While the Ayr Mountaineers played on the stage in the big tent, I tasted Big Spoon Roasters peanut butter with sorghum molasses, and Escazu iced chocolate following the very first published recipe from Spain, then grabbed a cup of Fullsteam Fearrington summer ale, and later a cup of Mystery Brewing Company Queen Anne’s Revenge Carolinian Dark IPA.

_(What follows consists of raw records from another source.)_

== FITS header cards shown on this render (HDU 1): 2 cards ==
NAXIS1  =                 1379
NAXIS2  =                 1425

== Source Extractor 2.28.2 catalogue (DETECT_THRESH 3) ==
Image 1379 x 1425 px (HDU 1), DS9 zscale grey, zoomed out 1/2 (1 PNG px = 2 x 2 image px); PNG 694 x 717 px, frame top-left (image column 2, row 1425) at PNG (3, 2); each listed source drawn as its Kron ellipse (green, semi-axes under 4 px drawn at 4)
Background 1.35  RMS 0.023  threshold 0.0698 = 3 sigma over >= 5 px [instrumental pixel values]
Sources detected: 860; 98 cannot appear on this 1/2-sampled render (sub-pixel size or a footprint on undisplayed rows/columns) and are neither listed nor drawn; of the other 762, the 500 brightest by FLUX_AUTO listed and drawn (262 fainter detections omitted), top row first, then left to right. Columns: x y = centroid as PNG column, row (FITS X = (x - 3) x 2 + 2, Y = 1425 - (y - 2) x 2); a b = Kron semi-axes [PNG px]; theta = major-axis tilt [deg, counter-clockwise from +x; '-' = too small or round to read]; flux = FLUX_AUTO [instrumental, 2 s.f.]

At a tent with the new Raleigh Korean restaurant Kimpap and Lucky 3 Farm, I took a plate of Bo Ssam, the pulled pork in a lettuce wrap that I often make at home. Kimbap’s was fantastic, and I would return there for seconds. And then thirds.

Bo Ssam

Back under the big tent, remembering the article about seed banks I’d read earlier in the day in Modern Farmer, I took a packet of Hopi Yellow watermelon seeds from the NC Cooperative Extension table. I poured a cup of ice wild bergamot tea from Waterdog Farms, and sat for a while in the camp chair I’d set up in the middle of the field. Now, Michael Holland was singing a cover of Louis Collins, which I thought was the version by Josh Ritter but which Holland said was by Mississippi John Hurt.

Later, a long conversation with Bill Rice of the Walking Fish Cooperative in the tent where chef Amy Tornquist had presented smoked North Carolina bluefish with dill potato salad and pickled onions. My grandfather, Frank the Beachcomber would surely have enjoyed this. He regularly fished the outer banks for the blues.

I walked again tent to tent to tent, marveling at the richness of this region’s farms and talents of our chefs. I’ll be back next year, with my family along for the experience.

I used the new Vesper app to take notes during my tasting.